═══ Input ═══

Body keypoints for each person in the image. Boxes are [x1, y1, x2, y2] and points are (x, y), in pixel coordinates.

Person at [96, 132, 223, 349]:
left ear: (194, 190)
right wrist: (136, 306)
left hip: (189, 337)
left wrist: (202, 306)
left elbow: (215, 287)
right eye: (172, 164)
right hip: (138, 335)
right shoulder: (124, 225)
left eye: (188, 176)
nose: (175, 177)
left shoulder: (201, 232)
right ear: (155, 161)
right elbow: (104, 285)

═══

> _Goal of the exercise_
Output, and output only, the lines from the one containing "right shoulder: (124, 225)" through the last line of the data above.

> _Exercise answer_
right shoulder: (124, 225)
left eye: (188, 176)
nose: (175, 177)
left shoulder: (201, 232)
right ear: (155, 161)
right elbow: (104, 285)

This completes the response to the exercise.